Strengths and limitations

A strength of our study is the prospective cohort design, which allowed collection of samples to evaluate DNAm levels longitudinally from birth to mid-childhood, and their association with maternal glycemia objectively measured during a full 75 g-OGTT in pregnancy. In addition, we measured DNAm using the Illumina MethylationEPIC microarray which provides a coverage of more than 850,000 CpG sites across the human genome. Some limitations are also noteworthy to mention. One CpG site was significantly associated based on a predetermined statistical threshold after correction for multiple testing; however, other findings with suggestive or nominal significance should be interpreted with caution. We investigated DNAm using blood cells; other tissues (liver, beta-cells, adipose, and brain) might be of more relevance for studies of metabolic epigenetic programming related to exposure to maternal hyperglycemia but these tissues are not easily available in healthy children for obvious ethical reasons. We have excluded participants with pre-existing diabetes prior to pregnancy, but 9% of our included population did develop GDM, which may account partially for the observed associations; however, in the past, we have showed that associations between maternal glycemic traits and offspring DNAm markers were stronger in non-GDM participants [15]. Our sample size of participants who had DNAm measurements at both time-points (birth and 5 years) was relatively small (N = 194). For this reason, we chose a statistical model (LMM) that combines the two time of measurements, which improves power to detect associations.

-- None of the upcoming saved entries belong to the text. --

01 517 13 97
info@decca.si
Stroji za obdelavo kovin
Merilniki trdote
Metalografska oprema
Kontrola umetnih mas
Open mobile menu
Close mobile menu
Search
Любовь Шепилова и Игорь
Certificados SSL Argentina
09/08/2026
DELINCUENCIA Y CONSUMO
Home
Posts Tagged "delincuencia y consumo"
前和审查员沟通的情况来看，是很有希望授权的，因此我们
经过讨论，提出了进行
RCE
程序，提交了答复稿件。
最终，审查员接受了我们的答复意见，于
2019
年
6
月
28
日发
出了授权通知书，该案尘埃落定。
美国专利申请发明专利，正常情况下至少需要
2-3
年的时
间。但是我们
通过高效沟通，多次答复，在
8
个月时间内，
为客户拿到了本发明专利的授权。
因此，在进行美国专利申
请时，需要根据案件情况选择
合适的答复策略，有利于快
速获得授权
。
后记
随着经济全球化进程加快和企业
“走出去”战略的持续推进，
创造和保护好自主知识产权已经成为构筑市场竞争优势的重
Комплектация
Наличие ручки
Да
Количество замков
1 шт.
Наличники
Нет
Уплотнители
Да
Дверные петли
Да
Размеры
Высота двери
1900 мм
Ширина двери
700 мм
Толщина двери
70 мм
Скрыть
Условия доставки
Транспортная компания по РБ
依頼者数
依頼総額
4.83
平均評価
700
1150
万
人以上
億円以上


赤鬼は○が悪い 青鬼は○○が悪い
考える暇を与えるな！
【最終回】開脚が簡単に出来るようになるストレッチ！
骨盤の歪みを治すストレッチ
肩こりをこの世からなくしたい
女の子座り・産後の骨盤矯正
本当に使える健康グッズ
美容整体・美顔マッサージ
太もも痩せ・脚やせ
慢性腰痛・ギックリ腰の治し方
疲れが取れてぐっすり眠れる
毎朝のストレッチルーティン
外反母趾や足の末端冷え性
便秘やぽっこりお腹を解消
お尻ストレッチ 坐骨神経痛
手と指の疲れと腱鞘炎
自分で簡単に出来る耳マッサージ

However, we cannot exclude that other associations with smaller effect sizes were not detected. Finally, our study only included participants of European descent, which limits the application of our results to other races and ethnicities.

Conclusions

We found associations between maternal hyperglycemia in pregnancy and offspring blood DNAm levels measured at birth and at 5 years. The association was significant after accounting for multiple testing at a CpG site near the FSD1L gene. Notably, our study also reports two CpG sites, located in the promotor region of PRMD16—a gene implicated in adipose tissue regulation, and that we had previously observed associations between maternal hyperglycemia and placenta DNAm. We also confirmed some of our suggestive associations with other maternal glycemic traits, predominantly with 1 h-glucose and 2 h-glucose post-OGTT. Overall, our study provides results supporting that maternal hyperglycemia might be implicated in offspring epigenetic programming which may last until 5 years after birth.